=== Section Start ===

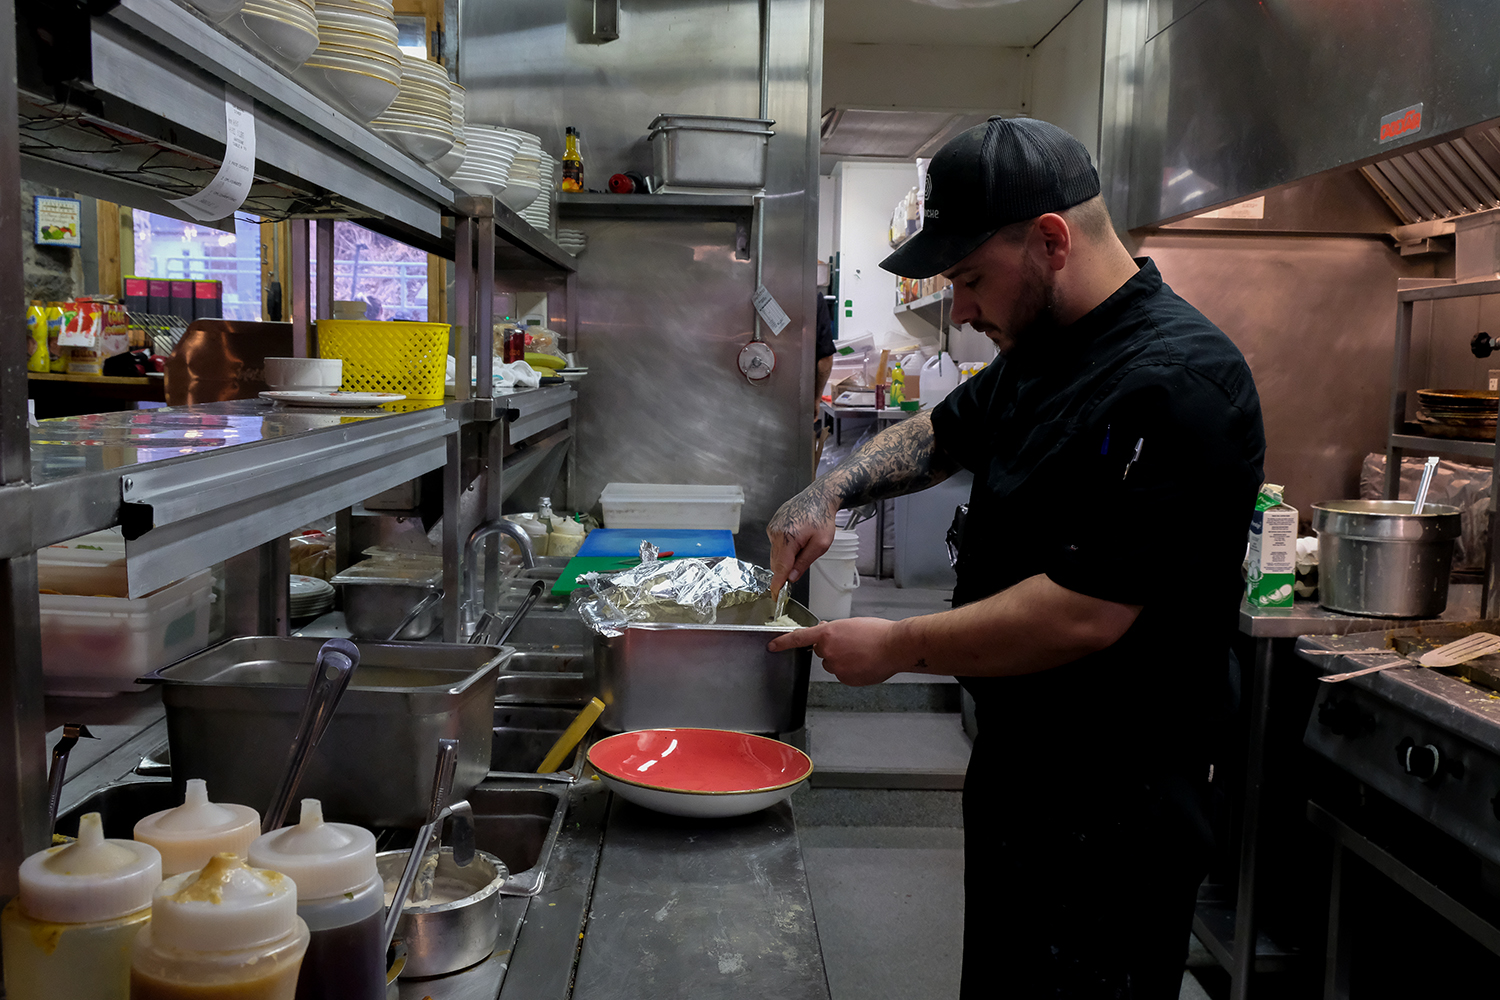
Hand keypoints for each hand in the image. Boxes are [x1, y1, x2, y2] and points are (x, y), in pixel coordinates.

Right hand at [766, 487, 838, 594]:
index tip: (776, 596)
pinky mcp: (772, 525)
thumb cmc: (823, 518)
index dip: (777, 584)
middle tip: (802, 563)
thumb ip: (804, 562)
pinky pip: (775, 545)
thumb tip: (792, 578)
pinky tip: (797, 539)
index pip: (780, 568)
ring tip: (803, 545)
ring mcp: (772, 528)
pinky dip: (784, 548)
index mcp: (787, 538)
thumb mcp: (820, 544)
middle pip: (777, 563)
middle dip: (787, 569)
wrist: (819, 497)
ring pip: (776, 554)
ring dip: (786, 558)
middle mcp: (775, 533)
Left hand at [768, 618, 907, 686]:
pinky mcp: (846, 679)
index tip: (772, 646)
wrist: (895, 647)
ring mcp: (837, 668)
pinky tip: (864, 663)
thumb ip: (833, 630)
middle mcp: (828, 652)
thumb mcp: (851, 624)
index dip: (783, 643)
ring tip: (861, 653)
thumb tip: (825, 631)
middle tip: (851, 644)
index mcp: (827, 635)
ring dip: (842, 660)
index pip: (799, 638)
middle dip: (832, 648)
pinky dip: (851, 670)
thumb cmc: (877, 632)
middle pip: (821, 652)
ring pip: (833, 664)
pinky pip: (843, 674)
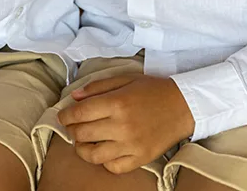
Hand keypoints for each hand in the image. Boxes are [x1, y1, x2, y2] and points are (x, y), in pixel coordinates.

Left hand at [58, 74, 194, 173]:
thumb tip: (74, 97)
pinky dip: (103, 161)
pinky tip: (104, 151)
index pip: (80, 113)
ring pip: (93, 155)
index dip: (66, 115)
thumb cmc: (153, 90)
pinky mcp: (140, 159)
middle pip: (83, 133)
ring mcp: (131, 145)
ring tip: (82, 141)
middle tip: (71, 126)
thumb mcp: (126, 79)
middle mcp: (122, 126)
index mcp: (117, 103)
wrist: (183, 106)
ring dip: (82, 148)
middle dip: (71, 130)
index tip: (63, 116)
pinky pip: (113, 167)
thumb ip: (98, 86)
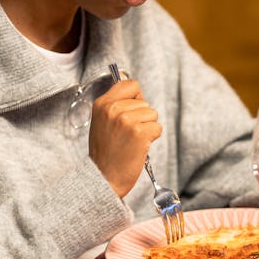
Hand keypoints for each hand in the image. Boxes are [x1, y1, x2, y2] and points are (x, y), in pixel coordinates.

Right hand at [88, 78, 161, 197]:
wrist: (103, 178)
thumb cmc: (105, 153)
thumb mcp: (101, 121)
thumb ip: (115, 102)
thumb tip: (128, 79)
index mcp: (102, 103)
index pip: (130, 84)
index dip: (135, 98)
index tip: (131, 111)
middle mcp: (113, 109)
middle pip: (144, 102)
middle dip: (141, 117)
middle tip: (127, 135)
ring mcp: (126, 120)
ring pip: (152, 114)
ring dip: (147, 128)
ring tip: (131, 141)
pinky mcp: (139, 133)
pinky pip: (157, 128)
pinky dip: (152, 138)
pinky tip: (138, 147)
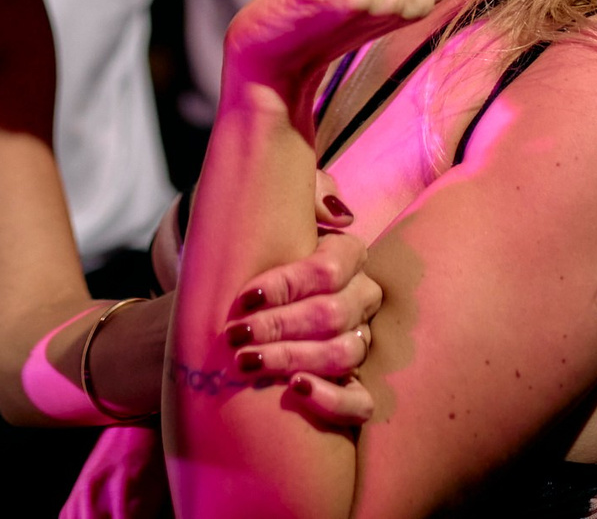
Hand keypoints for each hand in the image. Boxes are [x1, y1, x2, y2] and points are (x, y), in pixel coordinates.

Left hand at [217, 186, 381, 425]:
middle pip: (331, 314)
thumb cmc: (259, 253)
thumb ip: (308, 196)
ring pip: (342, 353)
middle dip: (279, 326)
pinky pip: (358, 401)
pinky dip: (331, 399)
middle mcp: (361, 299)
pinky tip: (296, 390)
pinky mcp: (352, 385)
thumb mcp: (274, 214)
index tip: (244, 298)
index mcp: (349, 256)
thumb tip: (337, 215)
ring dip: (292, 359)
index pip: (329, 269)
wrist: (239, 303)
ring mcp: (360, 342)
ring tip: (246, 362)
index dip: (287, 284)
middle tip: (235, 336)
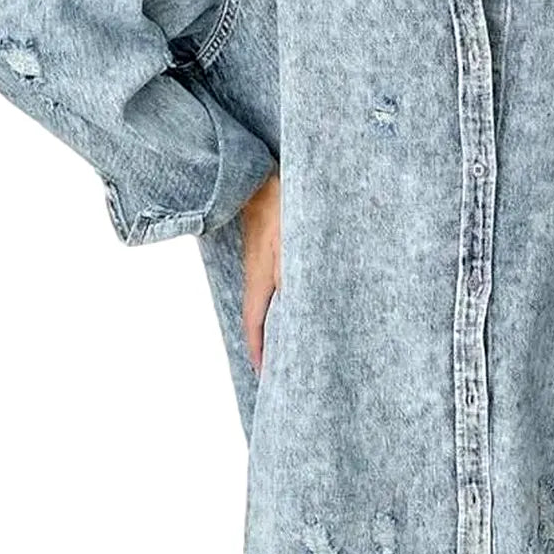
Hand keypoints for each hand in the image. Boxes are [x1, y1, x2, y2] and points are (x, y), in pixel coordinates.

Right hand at [240, 170, 280, 375]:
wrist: (262, 178)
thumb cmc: (280, 207)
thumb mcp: (292, 241)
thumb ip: (293, 274)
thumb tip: (297, 306)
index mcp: (260, 279)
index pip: (255, 324)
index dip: (260, 351)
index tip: (265, 375)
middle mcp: (259, 275)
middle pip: (261, 317)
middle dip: (269, 342)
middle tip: (281, 366)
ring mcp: (263, 263)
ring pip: (269, 301)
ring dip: (276, 321)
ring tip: (291, 340)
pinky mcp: (271, 251)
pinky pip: (276, 284)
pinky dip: (283, 300)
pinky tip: (295, 300)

=== Section End ===

Task statement —
Ignoring the pictures, write out word for word only the lines from the one containing "middle tip: (235, 336)" through the last line of the data, both ends included.

Expected answer —
middle tip: (235, 336)
Hand keypoints for each hand in the image. Boxes are [x1, y1, x2, y2] and points are (x, y), in pixel coordinates.

Right hand at [240, 170, 280, 375]:
wrist: (262, 178)
thumb cmc: (280, 207)
thumb mcp: (292, 241)
thumb ip: (293, 274)
thumb tip: (297, 306)
index mcp: (260, 279)
index pip: (255, 324)
index dip: (260, 351)
index tip: (265, 375)
middle mcp: (259, 275)
middle pip: (261, 317)
middle dip: (269, 342)
middle tip: (281, 366)
ring mcp: (263, 263)
ring pip: (269, 301)
ring dip: (276, 321)
ring tip: (291, 340)
pinky mcp: (271, 251)
pinky pip: (276, 284)
pinky dip: (283, 300)
pinky tip: (295, 300)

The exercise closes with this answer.